Ci ludzie- dzieci Beliala a raczej ich dusze nie rozpłynęły się po zatopieniu Atlantydy w nicości ani nie odeszły w nirwanę. Ogromna ich populacja inkarnowała w III Rzeszy i zajęła się tym co umiała najlepiej, czyli destrukcją oraz niszczeniem. Dzieci Beliala stały się trzonem jednostek SS. Część działała też w innych formacjach jak gestapo i jednostki armii. Kiedy odeszli z inkarnacji niemieckiej rozproszyli się po całym świecie. Część z nich jest dziś Polakami, Żydami, Rosjanami choćby z racji miejsca tamtej śmierci czy ,,zakładu pracy” w jakim mieli wówczas zajęcie i zapewnione źródło dochodów np. Auschwitz czy Majdanek. Część zajmuje się rozwojem duchowym, cześć służy w różnych armiach, część jest zwyczajnymi bandytami, jeszcze inni ćpają lub sprzedają używki, produkują broń.
Z pewną zgraną i rozumiejącą siebie grupą byłych strażników obozowych z Auschwitz, Majdanka, Treblinki zetknąć się dziś możemy na ,,Cudownym Portalu”.
Jednej z proszących go o wsparcie osób, udzielił Cayce informacji, że na Atlantydzie związała się w małżeństwie z dzieckiem Beliala i to przyniosło jej pomieszanie i tragedie rozciągane na tysiące lat i setki wcieleń. Związek z JEDN? istotą, związek z jednym człowiekiem i jego duszą dał tysiące lat cierpienia.
To co charakteryzuje karmicznych SS-manów przynajmniej opisujących na CP własne uwikłanie można podsumować następująco;
-Widoczne i płonące na czołach znamię energetycznej swastyki.
-Dusze ubrane są zwykle w mundury SS. Czasami dodatkowo w inne podobne wcześniejsze uniformy destrukcyjnych formacji. Obowiązkowo płaszcz czarnego maga.
-Ciężka i jeszcze aktywna (nieodreagowana) karma satanisty.
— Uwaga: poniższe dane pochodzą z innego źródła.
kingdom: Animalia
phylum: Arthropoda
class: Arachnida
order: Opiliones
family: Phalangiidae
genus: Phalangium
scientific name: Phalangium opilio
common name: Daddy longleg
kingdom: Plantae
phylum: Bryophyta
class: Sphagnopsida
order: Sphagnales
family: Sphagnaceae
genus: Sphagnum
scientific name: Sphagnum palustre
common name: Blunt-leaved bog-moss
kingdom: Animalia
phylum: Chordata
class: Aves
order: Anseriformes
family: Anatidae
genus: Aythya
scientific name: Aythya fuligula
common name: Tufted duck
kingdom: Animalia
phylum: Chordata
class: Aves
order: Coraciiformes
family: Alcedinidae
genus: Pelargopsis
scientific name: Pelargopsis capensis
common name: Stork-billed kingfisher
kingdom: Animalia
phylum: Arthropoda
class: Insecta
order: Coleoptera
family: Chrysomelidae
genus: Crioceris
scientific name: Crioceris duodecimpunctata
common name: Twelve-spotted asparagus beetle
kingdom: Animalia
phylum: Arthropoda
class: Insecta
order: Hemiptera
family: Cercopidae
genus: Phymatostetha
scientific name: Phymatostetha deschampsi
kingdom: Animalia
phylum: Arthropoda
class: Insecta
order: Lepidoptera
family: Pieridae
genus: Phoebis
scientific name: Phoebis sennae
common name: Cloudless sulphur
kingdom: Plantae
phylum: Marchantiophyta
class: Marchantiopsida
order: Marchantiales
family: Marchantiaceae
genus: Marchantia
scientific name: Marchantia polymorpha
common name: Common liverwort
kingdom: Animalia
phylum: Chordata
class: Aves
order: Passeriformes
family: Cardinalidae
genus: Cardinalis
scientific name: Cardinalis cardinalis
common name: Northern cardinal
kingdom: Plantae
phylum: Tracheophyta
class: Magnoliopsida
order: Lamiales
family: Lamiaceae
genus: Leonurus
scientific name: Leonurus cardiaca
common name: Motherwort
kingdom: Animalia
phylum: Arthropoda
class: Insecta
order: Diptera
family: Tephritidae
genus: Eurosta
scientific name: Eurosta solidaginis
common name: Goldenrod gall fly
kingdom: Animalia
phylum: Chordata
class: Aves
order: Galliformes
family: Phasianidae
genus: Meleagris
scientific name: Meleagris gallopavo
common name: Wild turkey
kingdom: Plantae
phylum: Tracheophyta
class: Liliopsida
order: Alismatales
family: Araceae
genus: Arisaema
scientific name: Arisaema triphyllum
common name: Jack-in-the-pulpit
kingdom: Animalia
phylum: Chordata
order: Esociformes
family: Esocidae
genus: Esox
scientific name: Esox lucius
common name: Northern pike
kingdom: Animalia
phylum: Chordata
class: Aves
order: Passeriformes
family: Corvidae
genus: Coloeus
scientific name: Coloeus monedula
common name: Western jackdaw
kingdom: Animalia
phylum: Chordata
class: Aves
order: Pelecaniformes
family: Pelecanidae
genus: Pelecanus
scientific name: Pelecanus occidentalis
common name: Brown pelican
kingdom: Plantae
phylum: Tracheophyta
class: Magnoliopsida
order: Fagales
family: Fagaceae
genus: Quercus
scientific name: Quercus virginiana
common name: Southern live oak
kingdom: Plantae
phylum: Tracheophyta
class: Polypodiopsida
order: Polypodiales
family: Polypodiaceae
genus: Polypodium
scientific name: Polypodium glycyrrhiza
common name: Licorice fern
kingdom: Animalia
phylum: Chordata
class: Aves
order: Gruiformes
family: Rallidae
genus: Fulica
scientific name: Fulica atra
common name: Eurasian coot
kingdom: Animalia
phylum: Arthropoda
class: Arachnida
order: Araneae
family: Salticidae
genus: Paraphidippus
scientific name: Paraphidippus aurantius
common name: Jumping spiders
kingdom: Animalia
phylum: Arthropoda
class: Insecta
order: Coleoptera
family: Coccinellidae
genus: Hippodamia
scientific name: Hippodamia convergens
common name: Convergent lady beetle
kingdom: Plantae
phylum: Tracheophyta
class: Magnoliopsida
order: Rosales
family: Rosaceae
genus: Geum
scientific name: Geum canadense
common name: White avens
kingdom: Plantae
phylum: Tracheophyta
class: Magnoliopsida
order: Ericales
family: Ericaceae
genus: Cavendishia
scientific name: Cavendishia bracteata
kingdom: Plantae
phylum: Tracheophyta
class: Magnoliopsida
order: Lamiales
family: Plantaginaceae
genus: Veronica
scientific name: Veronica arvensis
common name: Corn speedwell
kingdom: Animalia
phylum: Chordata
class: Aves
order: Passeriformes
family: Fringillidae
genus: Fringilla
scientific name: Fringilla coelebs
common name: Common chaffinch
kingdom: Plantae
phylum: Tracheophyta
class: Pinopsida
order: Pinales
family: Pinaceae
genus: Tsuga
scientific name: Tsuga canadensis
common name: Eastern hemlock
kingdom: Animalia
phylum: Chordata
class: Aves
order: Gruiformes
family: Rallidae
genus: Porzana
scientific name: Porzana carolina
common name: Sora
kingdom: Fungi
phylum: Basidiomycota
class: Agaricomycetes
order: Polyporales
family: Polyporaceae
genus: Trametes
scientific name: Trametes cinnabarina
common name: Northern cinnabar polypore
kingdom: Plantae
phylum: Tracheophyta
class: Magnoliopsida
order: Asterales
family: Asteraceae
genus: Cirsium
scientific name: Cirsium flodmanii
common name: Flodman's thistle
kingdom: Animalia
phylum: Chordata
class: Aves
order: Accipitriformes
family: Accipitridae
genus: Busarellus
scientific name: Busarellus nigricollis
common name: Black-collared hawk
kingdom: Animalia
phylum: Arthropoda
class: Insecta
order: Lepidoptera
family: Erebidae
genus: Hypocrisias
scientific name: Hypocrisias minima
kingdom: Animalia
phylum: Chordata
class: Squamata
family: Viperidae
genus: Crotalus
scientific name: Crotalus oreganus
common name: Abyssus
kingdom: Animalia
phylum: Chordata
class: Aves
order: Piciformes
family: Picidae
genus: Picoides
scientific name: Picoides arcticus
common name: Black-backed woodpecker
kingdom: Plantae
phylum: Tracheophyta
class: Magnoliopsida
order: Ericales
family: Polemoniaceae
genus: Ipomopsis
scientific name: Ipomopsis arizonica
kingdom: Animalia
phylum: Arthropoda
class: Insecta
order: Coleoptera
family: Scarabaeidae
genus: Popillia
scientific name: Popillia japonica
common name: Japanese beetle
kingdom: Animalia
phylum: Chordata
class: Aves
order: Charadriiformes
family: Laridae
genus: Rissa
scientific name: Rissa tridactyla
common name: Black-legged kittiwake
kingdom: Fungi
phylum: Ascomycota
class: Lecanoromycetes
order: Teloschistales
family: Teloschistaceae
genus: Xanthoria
Przyczyna to choćby zadania wykonywane w czasie III Rzeszy w obozach zagłady czy na ulicach zdobywanych miast.
-?wiadomość negatywnych skutków własnej działalności wywołująca nienawiść do siebie przenoszoną jednak na innych. Z tłumaczeniem, że to zawsze ci inni są winni ,,np żyd, polak, członek innej partii” itp.
-Zamknięte i zwykle czarne energetyczne serce. Te istoty nie przyjmują miłości ani jej nie potrafią dać nikomu.
-Działają (niszczą) w grupach i łatwo tworzą energetyczne ośmiorniczki wokół ofiary. Zaufanie jednemu powoduje, że błyskawicznie napływają kolejni.Link
-Samotność w domu i życiu osobistym. Przyciąganie partnerów seksualnych na krótko. Niespełnienie w relacji z drugą najbliższą osobą. Brak umiejętności stworzenia oraz utrzymania małżeńskiego szczęścia. Pojawia się bowiem wewnętrzne pytanie samej duszy o to czy jest w ogóle godna aby jej ziemską osobowość ktoś innych pokochał.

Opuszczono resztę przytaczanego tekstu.